== DATA SHOWN

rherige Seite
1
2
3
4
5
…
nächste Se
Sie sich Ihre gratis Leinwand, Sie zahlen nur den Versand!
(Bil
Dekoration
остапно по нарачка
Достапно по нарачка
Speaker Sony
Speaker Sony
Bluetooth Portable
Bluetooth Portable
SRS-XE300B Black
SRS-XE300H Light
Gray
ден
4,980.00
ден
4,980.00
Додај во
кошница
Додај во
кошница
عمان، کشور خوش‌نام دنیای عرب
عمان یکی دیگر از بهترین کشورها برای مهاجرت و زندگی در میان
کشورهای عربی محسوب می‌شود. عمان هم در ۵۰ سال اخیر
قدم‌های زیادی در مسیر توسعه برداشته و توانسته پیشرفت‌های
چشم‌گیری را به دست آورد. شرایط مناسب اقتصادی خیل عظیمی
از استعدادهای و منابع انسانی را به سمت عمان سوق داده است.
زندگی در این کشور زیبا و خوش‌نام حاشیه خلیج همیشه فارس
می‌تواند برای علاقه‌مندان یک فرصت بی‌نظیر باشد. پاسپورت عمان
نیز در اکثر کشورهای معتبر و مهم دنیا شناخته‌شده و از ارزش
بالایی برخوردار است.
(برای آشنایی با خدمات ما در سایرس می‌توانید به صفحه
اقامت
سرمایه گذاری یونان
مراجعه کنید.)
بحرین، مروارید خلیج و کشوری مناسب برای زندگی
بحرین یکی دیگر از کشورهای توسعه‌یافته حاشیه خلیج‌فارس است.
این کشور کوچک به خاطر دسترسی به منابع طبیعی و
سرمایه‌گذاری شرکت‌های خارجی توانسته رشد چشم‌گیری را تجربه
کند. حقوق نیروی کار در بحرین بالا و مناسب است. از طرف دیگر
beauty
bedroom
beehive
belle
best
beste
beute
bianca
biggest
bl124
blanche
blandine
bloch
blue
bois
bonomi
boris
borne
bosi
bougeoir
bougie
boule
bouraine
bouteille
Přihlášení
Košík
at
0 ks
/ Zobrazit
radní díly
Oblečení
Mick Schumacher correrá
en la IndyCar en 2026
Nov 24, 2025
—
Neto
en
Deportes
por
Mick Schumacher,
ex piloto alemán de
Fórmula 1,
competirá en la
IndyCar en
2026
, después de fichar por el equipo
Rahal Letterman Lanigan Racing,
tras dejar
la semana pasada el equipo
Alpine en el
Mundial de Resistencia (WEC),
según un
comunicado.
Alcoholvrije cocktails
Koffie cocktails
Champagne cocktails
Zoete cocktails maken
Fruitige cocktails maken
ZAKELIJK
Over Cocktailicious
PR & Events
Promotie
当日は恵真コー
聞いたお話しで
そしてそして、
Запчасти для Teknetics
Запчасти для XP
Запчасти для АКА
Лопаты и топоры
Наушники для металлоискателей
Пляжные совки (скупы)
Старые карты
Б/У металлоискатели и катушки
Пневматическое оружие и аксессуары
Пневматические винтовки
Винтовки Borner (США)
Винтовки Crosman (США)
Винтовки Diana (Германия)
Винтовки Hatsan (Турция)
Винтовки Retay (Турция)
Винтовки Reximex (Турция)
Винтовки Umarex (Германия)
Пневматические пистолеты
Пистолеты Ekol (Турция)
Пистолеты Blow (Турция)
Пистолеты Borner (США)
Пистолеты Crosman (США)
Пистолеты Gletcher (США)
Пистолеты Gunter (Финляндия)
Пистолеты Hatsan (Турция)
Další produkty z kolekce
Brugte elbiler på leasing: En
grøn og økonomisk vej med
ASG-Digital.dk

====

WHAT THIS TASK INVOLVES
Output each line of the material above. Nothing should differ from the original.

RESPONSE TO THE TASK
rherige Seite
1
2
3
4
5
…
nächste Se
Sie sich Ihre gratis Leinwand, Sie zahlen nur den Versand!
(Bil
Dekoration
остапно по нарачка
Достапно по нарачка
Speaker Sony
Speaker Sony
Bluetooth Portable
Bluetooth Portable
SRS-XE300B Black
SRS-XE300H Light
Gray
ден
4,980.00
ден
4,980.00
Додај во
кошница
Додај во
кошница
عمان، کشور خوش‌نام دنیای عرب
عمان یکی دیگر از بهترین کشورها برای مهاجرت و زندگی در میان
کشورهای عربی محسوب می‌شود. عمان هم در ۵۰ سال اخیر
قدم‌های زیادی در مسیر توسعه برداشته و توانسته پیشرفت‌های
چشم‌گیری را به دست آورد. شرایط مناسب اقتصادی خیل عظیمی
از استعدادهای و منابع انسانی را به سمت عمان سوق داده است.
زندگی در این کشور زیبا و خوش‌نام حاشیه خلیج همیشه فارس
می‌تواند برای علاقه‌مندان یک فرصت بی‌نظیر باشد. پاسپورت عمان
نیز در اکثر کشورهای معتبر و مهم دنیا شناخته‌شده و از ارزش
بالایی برخوردار است.
(برای آشنایی با خدمات ما در سایرس می‌توانید به صفحه
اقامت
سرمایه گذاری یونان
مراجعه کنید.)
بحرین، مروارید خلیج و کشوری مناسب برای زندگی
بحرین یکی دیگر از کشورهای توسعه‌یافته حاشیه خلیج‌فارس است.
این کشور کوچک به خاطر دسترسی به منابع طبیعی و
سرمایه‌گذاری شرکت‌های خارجی توانسته رشد چشم‌گیری را تجربه
کند. حقوق نیروی کار در بحرین بالا و مناسب است. از طرف دیگر
beauty
bedroom
beehive
belle
best
beste
beute
bianca
biggest
bl124
blanche
blandine
bloch
blue
bois
bonomi
boris
borne
bosi
bougeoir
bougie
boule
bouraine
bouteille
Přihlášení
Košík
at
0 ks
/ Zobrazit
radní díly
Oblečení
Mick Schumacher correrá
en la IndyCar en 2026
Nov 24, 2025
—
Neto
en
Deportes
por
Mick Schumacher,
ex piloto alemán de
Fórmula 1,
competirá en la
IndyCar en
2026
, después de fichar por el equipo
Rahal Letterman Lanigan Racing,
tras dejar
la semana pasada el equipo
Alpine en el
Mundial de Resistencia (WEC),
según un
comunicado.
Alcoholvrije cocktails
Koffie cocktails
Champagne cocktails
Zoete cocktails maken
Fruitige cocktails maken
ZAKELIJK
Over Cocktailicious
PR & Events
Promotie
当日は恵真コー
聞いたお話しで
そしてそして、
Запчасти для Teknetics
Запчасти для XP
Запчасти для АКА
Лопаты и топоры
Наушники для металлоискателей
Пляжные совки (скупы)
Старые карты
Б/У металлоискатели и катушки
Пневматическое оружие и аксессуары
Пневматические винтовки
Винтовки Borner (США)
Винтовки Crosman (США)
Винтовки Diana (Германия)
Винтовки Hatsan (Турция)
Винтовки Retay (Турция)
Винтовки Reximex (Турция)
Винтовки Umarex (Германия)
Пневматические пистолеты
Пистолеты Ekol (Турция)
Пистолеты Blow (Турция)
Пистолеты Borner (США)
Пистолеты Crosman (США)
Пистолеты Gletcher (США)
Пистолеты Gunter (Финляндия)
Пистолеты Hatsan (Турция)
Další produkty z kolekce
Brugte elbiler på leasing: En
grøn og økonomisk vej med
ASG-Digital.dk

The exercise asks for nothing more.